Her son, Victor, 26, and daughter, Catalina, have lived in Europe and the United States. Their mother made the conscious decision to raise them as TCKs, speaking to them in three languages growing up; English, Spanish and German. But von Wrangell is well aware of the ramifications of her decision.
“It’s always quid pro quo. You gain some things, you lose other things,” she said. “You lose your roots, but you gain perspectives and horizons, and the capacity to communicate with more people.”
Lisa Nazim, 45, has struggled with the problem of finding a suitable “home” for her family. As a whole, they just didn’t seem to fit in anywhere. Although Nazim lives in Malaysia, she is not culturally Malay, and neither is her Malaysian husband, who attended a British boarding school. Nazim grew up on a small island in South England, and then moved to Singapore.
“I am not totally assimilated here,” she wrote in an email interview.
Her children attended local schools, but were picked on for being mixed. Nazim and her husband finally decided to move their family over to the Kuala Lumpur International School.
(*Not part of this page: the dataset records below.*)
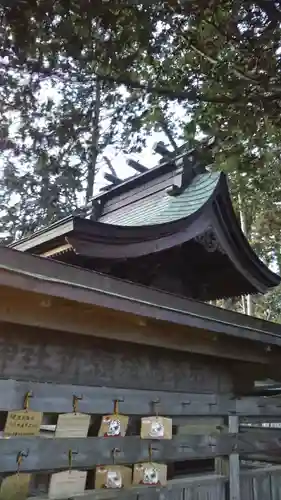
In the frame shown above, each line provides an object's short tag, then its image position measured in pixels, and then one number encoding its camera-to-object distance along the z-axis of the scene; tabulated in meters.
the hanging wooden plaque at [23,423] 3.16
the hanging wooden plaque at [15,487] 3.06
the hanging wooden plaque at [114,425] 3.73
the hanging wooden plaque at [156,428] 3.98
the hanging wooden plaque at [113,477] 3.65
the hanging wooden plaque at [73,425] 3.46
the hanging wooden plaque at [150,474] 3.89
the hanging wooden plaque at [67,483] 3.38
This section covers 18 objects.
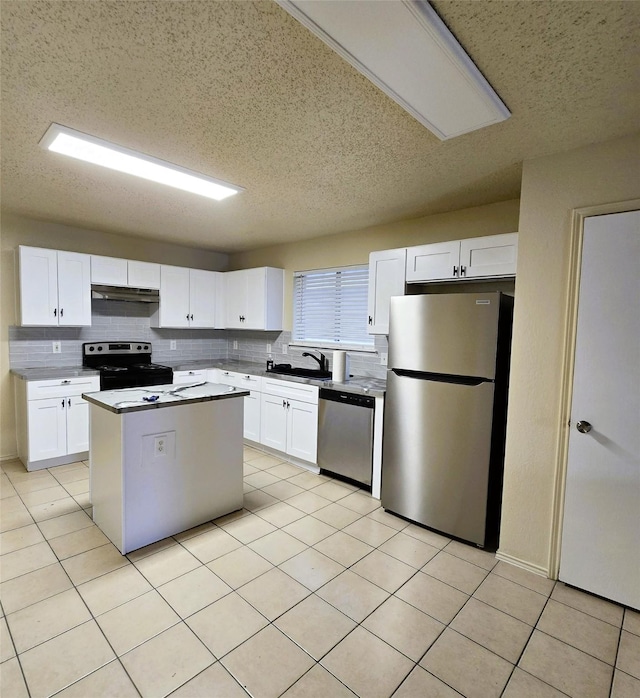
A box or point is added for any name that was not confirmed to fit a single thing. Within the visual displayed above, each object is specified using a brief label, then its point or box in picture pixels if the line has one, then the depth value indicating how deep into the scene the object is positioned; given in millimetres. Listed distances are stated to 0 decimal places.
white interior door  1974
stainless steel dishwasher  3283
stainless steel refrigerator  2475
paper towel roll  3689
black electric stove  3943
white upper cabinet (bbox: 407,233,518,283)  2670
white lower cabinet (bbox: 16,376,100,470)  3490
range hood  4105
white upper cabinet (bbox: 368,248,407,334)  3252
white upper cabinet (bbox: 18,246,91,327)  3591
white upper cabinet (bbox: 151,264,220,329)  4633
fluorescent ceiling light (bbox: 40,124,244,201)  2072
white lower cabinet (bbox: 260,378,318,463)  3701
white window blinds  4086
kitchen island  2350
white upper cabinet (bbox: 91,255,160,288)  4047
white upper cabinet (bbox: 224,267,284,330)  4633
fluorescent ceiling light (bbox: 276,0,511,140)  1192
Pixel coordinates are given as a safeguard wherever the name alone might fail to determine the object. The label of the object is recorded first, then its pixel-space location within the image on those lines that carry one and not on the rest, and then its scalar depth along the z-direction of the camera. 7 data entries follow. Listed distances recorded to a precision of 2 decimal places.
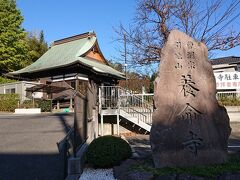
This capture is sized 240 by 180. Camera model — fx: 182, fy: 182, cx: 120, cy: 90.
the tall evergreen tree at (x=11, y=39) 21.34
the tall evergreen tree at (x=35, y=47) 25.43
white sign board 12.41
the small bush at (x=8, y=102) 16.77
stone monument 3.48
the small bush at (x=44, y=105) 15.55
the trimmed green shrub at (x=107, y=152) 3.72
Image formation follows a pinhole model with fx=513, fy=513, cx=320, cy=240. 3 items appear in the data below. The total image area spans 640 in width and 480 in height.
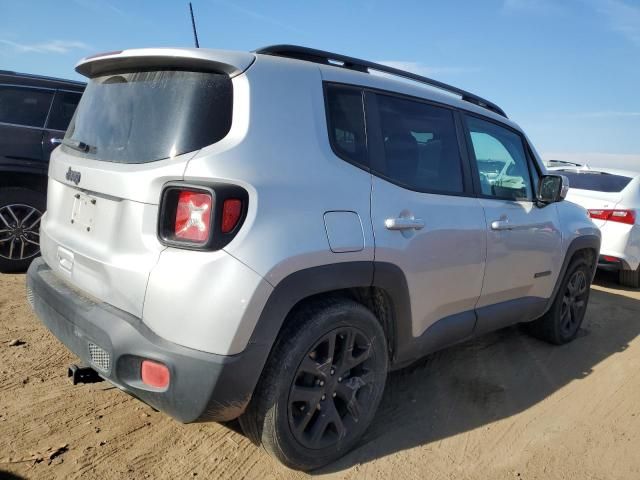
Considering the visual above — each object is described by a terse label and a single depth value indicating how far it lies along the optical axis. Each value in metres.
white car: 6.49
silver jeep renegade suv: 1.97
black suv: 4.85
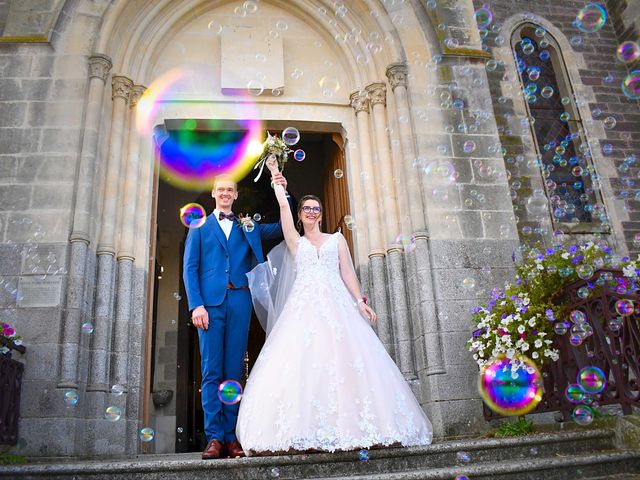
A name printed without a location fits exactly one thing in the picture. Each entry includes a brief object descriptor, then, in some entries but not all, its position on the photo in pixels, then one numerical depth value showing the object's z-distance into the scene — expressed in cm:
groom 426
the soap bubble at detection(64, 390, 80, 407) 505
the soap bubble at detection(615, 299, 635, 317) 431
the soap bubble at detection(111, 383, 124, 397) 542
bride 379
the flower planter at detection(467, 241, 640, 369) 507
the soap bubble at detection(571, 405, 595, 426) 416
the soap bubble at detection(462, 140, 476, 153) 673
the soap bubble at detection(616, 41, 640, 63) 671
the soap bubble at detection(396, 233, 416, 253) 631
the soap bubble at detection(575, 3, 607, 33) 841
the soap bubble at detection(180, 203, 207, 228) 475
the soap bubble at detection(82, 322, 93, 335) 539
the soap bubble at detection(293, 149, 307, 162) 549
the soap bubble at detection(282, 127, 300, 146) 542
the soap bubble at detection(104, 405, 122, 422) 502
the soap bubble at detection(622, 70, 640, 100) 767
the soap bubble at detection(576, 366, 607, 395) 446
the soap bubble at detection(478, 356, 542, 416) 502
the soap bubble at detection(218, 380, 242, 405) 421
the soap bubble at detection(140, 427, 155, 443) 508
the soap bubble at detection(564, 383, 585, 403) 467
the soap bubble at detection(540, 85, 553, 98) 903
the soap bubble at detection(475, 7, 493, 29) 852
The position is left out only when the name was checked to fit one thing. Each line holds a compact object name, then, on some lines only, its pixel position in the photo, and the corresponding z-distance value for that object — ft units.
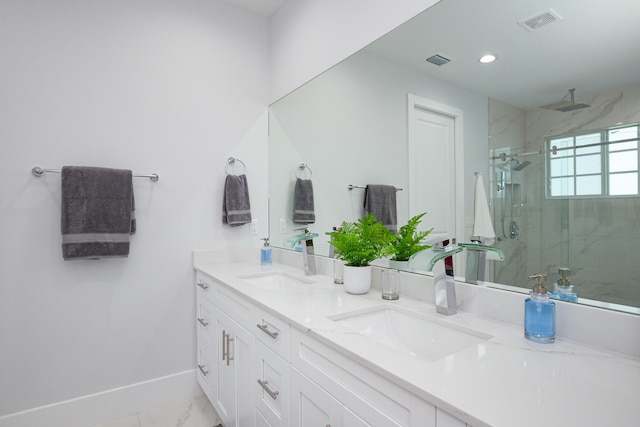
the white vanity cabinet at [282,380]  2.47
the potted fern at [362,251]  4.60
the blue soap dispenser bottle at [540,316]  2.93
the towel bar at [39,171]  5.74
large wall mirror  2.83
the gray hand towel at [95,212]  5.77
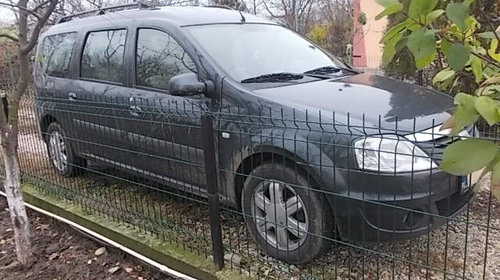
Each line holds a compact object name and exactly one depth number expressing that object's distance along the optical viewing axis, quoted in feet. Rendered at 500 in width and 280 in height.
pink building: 54.69
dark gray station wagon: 8.77
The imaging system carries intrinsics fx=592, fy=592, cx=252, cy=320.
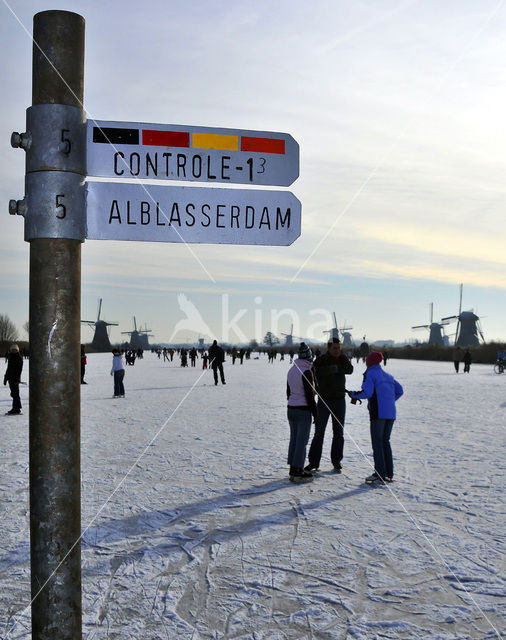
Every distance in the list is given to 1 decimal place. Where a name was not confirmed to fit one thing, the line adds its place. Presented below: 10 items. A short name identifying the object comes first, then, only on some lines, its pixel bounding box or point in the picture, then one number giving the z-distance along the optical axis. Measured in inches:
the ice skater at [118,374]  645.9
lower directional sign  97.7
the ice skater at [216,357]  868.0
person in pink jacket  267.3
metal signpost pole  91.2
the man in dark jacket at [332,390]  292.8
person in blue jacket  263.4
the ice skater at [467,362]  1367.7
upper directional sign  98.7
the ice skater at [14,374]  497.4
Because of the school’s expatriate culture, “everyone belongs,” she wrote. “We have built up our own culture.” She is now an elementary school teacher there.
Hearing about these struggles made raising a TCK family seem more realistic, instead of the wildly fun, jet-setting lifestyle I was imagining for my future family. But, Nazim’s mother, Anita Murray, inspired me with her enthusiasm.
“I am now 74, and have loved every minute of it,” she wrote in an email interview. “I have been so lucky.”
Murray was born to English parents who escaped the Great Depression by moving to Paraguay. She traveled as a diplomat kid, then as a Navy wife, and then as an “eccentric widow.” When it came to having TCK children, “I didn’t even think about it. Our four children just came along with us,” she wrote. With both TCK children and grandchildren, Murray and Nazim’s family is the ultimate nomadic pack.
“Our attitudes are the same,” Murray wrote about her family. “Embrace everything, discover, ask questions, travel to the unknown, don’t be afraid.”
Having now caught a glimpse of life in a TCK family, how would you want to raise your kids? Would you seek the diverse benefits, or avoid the relocation struggles? Ultimately, would it be a conscious decision, or would circumstances guide your way?